━━━ MATERIAL FOR THE TASK

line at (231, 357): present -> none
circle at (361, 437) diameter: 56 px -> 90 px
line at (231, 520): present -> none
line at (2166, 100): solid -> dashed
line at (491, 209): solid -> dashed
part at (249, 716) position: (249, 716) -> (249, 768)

━━━━━━

▶ **EXERCISE**
Substitute "dotted" for "dashed" wherever it occurs in the entries, and write out all the lines again with nothing else changed.

▶ **SOLUTION TO THIS TASK**
line at (231, 357): present -> none
circle at (361, 437) diameter: 56 px -> 90 px
line at (231, 520): present -> none
line at (2166, 100): solid -> dotted
line at (491, 209): solid -> dotted
part at (249, 716) position: (249, 716) -> (249, 768)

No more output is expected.